◆ Your instructions
Among the lines of the data, copy those that hold "Politikwechsel".

*** Begin section ***

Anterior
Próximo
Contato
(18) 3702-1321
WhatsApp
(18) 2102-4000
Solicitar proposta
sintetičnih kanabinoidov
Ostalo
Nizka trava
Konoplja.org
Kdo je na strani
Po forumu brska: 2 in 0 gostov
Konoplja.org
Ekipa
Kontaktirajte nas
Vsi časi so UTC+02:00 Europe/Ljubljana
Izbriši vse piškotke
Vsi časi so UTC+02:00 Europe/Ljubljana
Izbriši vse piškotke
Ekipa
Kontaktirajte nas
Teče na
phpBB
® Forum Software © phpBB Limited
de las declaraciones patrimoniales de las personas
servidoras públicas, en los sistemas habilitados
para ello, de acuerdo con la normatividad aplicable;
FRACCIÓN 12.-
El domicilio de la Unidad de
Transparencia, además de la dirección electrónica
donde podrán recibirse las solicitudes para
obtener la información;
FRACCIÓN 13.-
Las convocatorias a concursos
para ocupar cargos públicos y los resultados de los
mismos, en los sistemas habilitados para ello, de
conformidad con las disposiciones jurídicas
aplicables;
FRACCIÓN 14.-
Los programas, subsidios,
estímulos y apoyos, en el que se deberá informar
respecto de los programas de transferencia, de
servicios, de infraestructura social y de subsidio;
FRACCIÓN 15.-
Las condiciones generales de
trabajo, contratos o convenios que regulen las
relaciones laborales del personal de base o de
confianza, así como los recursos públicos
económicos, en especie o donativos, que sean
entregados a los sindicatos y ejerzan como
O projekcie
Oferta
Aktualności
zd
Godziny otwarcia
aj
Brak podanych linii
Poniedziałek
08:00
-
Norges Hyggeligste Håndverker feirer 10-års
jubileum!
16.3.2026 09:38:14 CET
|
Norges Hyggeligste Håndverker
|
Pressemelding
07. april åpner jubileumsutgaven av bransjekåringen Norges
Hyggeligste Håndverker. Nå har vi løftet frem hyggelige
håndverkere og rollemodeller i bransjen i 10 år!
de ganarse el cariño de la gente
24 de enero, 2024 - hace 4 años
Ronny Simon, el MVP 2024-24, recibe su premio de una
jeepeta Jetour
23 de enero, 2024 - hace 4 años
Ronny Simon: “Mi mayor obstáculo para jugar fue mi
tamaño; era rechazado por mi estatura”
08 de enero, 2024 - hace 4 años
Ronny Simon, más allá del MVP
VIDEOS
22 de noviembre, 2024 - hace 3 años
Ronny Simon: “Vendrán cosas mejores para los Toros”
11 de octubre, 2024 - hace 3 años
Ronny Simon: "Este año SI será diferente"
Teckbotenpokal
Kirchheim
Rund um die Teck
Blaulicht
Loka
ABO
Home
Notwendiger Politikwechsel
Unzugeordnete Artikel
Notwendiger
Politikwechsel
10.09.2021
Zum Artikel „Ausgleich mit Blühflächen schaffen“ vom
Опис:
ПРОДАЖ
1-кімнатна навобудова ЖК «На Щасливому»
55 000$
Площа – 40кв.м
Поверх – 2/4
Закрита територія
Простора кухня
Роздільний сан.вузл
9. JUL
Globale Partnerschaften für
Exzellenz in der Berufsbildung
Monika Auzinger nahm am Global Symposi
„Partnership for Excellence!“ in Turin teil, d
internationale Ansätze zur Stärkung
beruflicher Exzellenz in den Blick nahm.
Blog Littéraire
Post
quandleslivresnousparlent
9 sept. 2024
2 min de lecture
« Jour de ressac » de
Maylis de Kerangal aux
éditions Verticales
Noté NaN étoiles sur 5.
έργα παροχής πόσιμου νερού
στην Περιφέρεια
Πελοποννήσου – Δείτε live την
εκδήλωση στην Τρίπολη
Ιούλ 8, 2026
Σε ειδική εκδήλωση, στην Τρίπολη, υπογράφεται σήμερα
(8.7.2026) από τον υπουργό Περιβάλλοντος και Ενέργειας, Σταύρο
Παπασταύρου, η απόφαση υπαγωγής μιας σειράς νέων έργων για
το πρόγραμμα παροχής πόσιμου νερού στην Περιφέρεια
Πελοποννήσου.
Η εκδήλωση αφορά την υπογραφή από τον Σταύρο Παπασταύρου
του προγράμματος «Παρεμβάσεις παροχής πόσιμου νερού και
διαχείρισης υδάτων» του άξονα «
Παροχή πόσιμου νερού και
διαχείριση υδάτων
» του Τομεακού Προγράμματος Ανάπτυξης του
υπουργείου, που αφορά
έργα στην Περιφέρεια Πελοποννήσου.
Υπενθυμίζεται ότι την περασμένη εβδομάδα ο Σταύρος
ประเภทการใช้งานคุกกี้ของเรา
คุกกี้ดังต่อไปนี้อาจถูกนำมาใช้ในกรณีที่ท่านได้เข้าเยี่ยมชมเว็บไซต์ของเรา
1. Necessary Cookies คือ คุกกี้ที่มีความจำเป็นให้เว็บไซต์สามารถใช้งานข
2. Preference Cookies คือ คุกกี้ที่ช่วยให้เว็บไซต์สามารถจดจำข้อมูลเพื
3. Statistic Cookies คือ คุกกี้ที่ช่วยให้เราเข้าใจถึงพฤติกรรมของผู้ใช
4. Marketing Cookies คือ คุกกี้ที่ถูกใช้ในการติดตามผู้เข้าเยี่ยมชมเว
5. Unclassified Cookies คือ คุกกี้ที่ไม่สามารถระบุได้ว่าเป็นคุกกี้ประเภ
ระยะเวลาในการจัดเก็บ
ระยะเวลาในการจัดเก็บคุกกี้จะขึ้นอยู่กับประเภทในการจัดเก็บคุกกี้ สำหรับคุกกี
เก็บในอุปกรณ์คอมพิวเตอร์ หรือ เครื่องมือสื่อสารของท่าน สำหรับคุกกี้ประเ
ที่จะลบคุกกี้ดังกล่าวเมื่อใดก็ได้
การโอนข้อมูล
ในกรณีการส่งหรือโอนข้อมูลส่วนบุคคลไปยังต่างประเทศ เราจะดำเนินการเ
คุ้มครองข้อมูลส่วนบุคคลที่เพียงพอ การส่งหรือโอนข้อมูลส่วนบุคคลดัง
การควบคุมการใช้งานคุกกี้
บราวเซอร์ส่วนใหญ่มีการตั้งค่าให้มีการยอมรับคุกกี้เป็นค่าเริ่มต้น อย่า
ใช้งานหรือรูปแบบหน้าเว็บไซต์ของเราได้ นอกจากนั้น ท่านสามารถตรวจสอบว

*** End section ***

◆ Exercise response
Notwendiger Politikwechsel
Politikwechsel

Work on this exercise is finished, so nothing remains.